I would bet, in fact, that the enculturation process by which people are taught to be more open-minded or more close-minded produces just such neurological differences, such different habitual patterns of how the brain gets used. If a study were done to see how genetic hard-wiring vs. cultural socialization figure in the picture, my bet is that the genetics between red-state Bushites and blue-state liberals would be entirely comparable, but that the socialization process has created differences that manifest both in the treatment of evidence and in the patterns of brain activity.

A final point: regarding the statement, in the item in THE WEEK, that


This doesn't mean liberals are smarter or better, Amodio said. The cognitive style of conservatives, which is "more structured and persistent," may be useful in situations where it is necessary to block out irrelevant or distracting information in making a judgment.


As one who thinks that we have altogether too much mutual contempt across the partisan divide in America, I can sympathize with the impulse to make such a statement to try to foster mutual respect. But it should nonetheless be noted that there's nothing in the article here itself to support these assertions.

In this particular exercise --the M's and the W's-- the liberals ARE smarter. They do the job at hand better.

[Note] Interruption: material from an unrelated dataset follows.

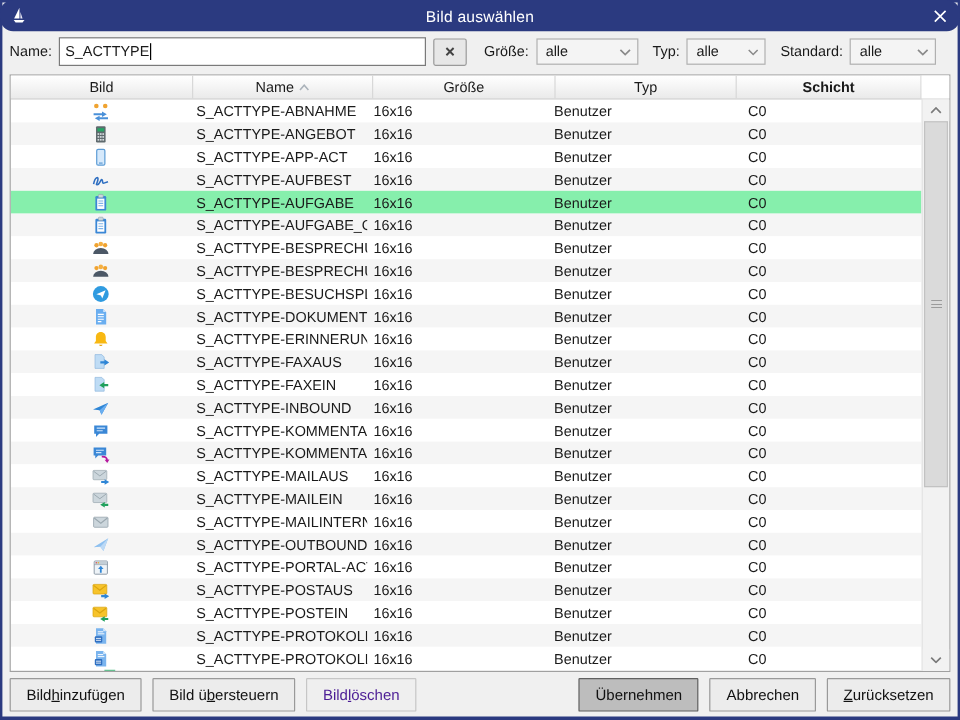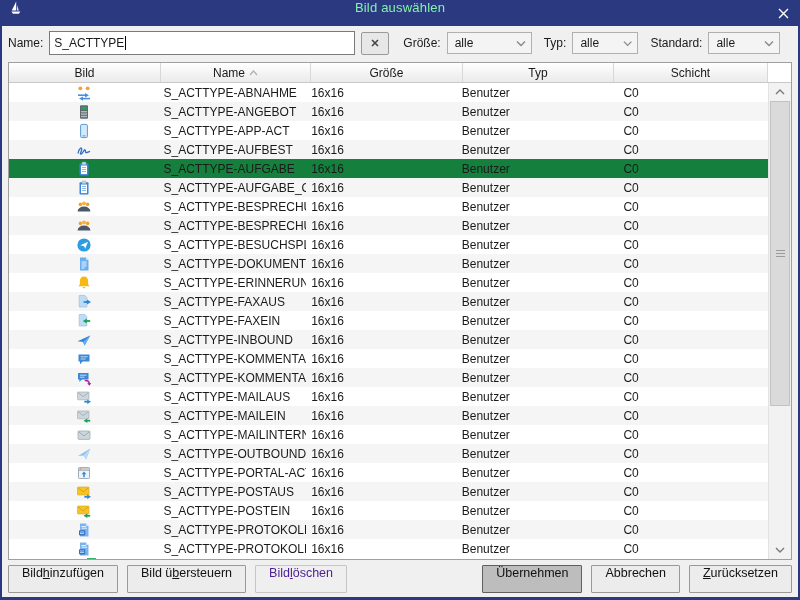"Bild auswählen" .titlebar { align-items: none -> center; border-radius: none -> 11px; color: #86efac -> #ffffff }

It may be the case that one could design another experiment in which the cognitive tendencies of the conservatives enable them to outperform the liberals in another exercise involving a kind of intellilgence. But until that's been demonstrated, and if we have only the present experiment to go on, there seems no reason to conjecture about how the liberals might be less able to make good judgments "in situations where it is necessary to block out irrelevant or distracting information."

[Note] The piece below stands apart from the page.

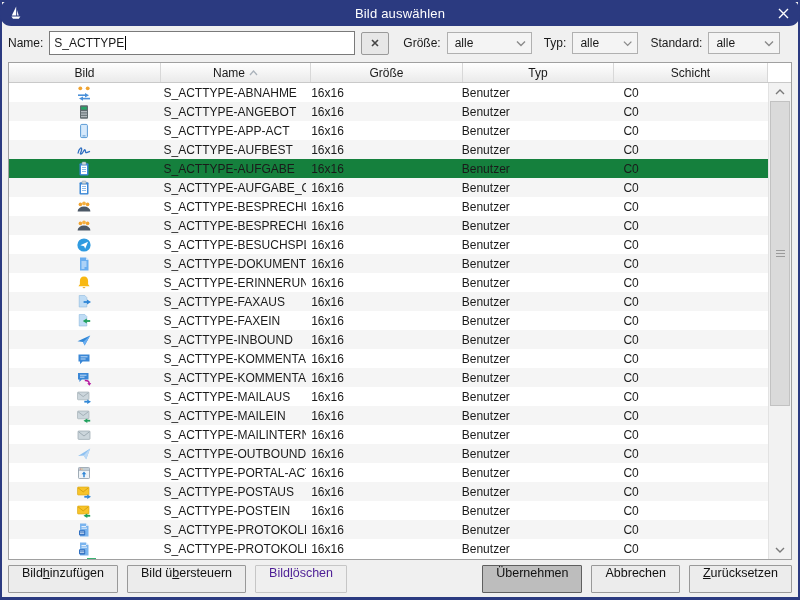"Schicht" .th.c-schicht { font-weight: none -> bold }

In America today, we clearly have a crisis that's being fed by the inability of tens of millions of conservatives to change their initial judgment that the Bushites are righteous and good leaders in the face of ever-more evidence that they are, in fact, liars and bullies and criminals. So maybe it would be better to stick with the present evidence of a disability on the conservative side, and leave the conjectures about possible liberal disabilities for when there's some evidence or problem to give such speculation meaningful substance.